New nanotechnology method grows nanotrees from nanowires

Forests of spiraling nanotrees made from lead sulfide nanowires may lead to new nanotech approaches for producing one-dimensional nanostructures based on designed dislocations rather than metal catalysts to control growth. From the University of Wisconsin-Madison, via AAAS EurekAlert, “Spiraling nanotrees offer new twist on growth of nanowires“:

Since scientists first learned to make nanowires, the nano-sized wires just a few millionths of a centimeter thick have taken many forms, including nanobelts, nanocoils and nanoflowers.

But when University of Wisconsin-Madison chemistry professor Song Jin and graduate student Matthew Bierman accidentally made some pine tree shapes one day — complete with tall trunks and branches that tapered in length as they spiraled upward — they knew they’d stumbled upon something peculiar.

***

Activity 1:
Repeat everything in the nanotree article from "New nanotechnology method" down to "nanocoils and nanoflowers.".
Activity 2:
Answer these questions from the nanotree article:
(a) What material are the nanowires in the spiraling nanotrees made from?
(b) Besides nanobelts, what two forms of nanowire does the article name?
(c) Who was the graduate student working with Song Jin?
Activity 3:
Resume the nanotree article, writing on from its last sentence.
The data has nothing to do with this work.

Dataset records
***

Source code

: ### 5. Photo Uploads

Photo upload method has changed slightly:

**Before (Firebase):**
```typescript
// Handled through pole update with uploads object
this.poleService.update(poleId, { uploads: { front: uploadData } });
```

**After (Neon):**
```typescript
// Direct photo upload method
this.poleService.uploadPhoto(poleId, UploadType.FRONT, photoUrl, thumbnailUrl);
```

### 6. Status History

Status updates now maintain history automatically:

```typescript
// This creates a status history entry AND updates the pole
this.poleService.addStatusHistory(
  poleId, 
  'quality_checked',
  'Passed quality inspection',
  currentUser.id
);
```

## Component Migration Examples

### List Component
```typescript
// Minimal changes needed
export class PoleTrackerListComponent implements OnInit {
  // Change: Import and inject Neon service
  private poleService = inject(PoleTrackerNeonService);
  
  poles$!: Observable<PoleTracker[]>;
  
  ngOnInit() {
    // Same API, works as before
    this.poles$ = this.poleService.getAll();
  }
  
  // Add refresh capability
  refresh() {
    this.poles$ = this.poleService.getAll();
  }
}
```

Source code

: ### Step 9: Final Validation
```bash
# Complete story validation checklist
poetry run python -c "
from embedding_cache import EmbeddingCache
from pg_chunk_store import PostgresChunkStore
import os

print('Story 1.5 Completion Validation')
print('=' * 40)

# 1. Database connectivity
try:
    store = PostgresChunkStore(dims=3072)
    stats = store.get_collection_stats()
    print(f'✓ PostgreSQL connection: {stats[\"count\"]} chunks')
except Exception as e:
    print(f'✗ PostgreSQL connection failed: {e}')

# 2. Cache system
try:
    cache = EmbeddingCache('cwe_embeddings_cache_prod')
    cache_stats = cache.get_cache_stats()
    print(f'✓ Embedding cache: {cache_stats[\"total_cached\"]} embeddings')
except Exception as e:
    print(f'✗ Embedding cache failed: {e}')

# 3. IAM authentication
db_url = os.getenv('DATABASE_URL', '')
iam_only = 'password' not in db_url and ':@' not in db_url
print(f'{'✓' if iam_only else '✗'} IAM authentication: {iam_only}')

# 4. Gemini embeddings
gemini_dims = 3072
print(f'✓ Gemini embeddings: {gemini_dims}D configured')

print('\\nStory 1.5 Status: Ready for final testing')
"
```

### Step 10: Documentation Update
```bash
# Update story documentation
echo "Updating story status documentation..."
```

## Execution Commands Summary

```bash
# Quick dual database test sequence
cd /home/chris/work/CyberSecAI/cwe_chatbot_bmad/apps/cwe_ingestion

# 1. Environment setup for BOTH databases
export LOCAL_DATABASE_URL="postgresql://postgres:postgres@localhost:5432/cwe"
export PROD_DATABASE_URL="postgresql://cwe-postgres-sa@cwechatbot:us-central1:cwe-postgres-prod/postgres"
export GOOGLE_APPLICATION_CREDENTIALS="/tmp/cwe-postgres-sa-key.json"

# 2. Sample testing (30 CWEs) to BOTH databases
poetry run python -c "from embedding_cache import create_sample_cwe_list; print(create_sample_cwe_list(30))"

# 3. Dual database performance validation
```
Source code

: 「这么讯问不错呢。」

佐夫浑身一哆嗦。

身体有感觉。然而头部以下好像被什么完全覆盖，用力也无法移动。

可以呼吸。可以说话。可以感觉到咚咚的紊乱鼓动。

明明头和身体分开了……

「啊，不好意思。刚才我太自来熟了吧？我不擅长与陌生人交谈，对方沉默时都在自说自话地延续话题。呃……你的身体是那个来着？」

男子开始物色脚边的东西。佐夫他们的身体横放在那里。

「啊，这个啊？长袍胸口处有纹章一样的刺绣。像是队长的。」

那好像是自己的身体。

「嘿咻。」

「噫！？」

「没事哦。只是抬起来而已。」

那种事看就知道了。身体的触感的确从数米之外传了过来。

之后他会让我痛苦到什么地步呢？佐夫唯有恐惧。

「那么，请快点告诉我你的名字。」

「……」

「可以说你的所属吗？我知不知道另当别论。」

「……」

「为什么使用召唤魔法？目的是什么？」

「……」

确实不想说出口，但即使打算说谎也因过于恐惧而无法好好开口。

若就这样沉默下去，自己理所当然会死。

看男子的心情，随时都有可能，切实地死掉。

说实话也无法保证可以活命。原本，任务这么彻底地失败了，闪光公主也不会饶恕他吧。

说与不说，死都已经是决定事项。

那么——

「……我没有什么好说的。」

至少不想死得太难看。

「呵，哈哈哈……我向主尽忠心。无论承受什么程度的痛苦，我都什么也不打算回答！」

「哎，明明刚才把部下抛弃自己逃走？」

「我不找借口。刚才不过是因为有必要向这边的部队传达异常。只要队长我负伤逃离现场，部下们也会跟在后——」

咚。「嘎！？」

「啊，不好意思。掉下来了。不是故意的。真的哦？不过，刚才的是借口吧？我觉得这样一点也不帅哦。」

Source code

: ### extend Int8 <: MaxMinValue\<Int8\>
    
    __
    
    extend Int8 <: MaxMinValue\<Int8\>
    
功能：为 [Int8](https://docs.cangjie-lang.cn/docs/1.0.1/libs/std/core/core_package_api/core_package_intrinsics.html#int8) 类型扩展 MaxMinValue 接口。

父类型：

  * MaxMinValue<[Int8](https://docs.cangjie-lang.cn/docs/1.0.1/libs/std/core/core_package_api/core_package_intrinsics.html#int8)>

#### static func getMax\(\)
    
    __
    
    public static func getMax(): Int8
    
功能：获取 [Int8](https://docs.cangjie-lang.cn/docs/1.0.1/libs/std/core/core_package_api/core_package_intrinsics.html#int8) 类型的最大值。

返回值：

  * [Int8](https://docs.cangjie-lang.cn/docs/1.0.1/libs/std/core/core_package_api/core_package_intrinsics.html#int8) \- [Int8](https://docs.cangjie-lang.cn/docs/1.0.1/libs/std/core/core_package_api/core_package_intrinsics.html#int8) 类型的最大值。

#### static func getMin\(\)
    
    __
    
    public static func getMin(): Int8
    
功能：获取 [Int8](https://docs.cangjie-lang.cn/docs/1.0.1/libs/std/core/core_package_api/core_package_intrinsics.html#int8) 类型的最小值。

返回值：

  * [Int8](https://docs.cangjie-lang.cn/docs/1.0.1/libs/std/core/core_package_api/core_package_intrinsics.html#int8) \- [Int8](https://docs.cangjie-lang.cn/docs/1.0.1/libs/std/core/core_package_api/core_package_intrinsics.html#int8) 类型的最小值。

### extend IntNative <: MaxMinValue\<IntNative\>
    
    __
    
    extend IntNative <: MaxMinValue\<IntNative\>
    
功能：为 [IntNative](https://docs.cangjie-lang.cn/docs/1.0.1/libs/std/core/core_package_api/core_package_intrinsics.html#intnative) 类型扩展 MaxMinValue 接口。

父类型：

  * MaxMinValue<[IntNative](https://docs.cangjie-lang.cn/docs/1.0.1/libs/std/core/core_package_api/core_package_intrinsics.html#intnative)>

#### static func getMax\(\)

***

Exercise response 1:
New nanotechnology method grows nanotrees from nanowires

Forests of spiraling nanotrees made from lead sulfide nanowires may lead to new nanotech approaches for producing one-dimensional nanostructures based on designed dislocations rather than metal catalysts to control growth. From the University of Wisconsin-Madison, via AAAS EurekAlert, “Spiraling nanotrees offer new twist on growth of nanowires“:

Since scientists first learned to make nanowires, the nano-sized wires just a few millionths of a centimeter thick have taken many forms, including nanobelts, nanocoils and nanoflowers.

Exercise response 2:
(a) Lead sulfide.
(b) Nanocoils and nanoflowers.
(c) Matthew Bierman.

Exercise response 3:
… Writing in the May 1 edition of Science Express [abstract], Jin and his team reveal just how curious the nanotrees truly are. In fact, they’re evidence of an entirely different way of growing nanowires, one that promises to give scientists a powerful means to create new and better nanomaterials for all sorts of applications, including high-performance integrated circuits, biosensors, solar cells, LEDs and lasers.

Until now, most nanowires have been made with metal catalysts, which promote the growth of nanomaterials along one dimension to form long rods. While the branches on Jin’s trees also elongate in this way, growth of the trunks is driven by a “screw” dislocation, or defect, in their crystal structure. At the top of the trunk, the defect provides a spiral step for atoms to settle on an otherwise perfect crystal face, causing them stack together in a spiral parking ramp-type structure that quickly lengthens the tip.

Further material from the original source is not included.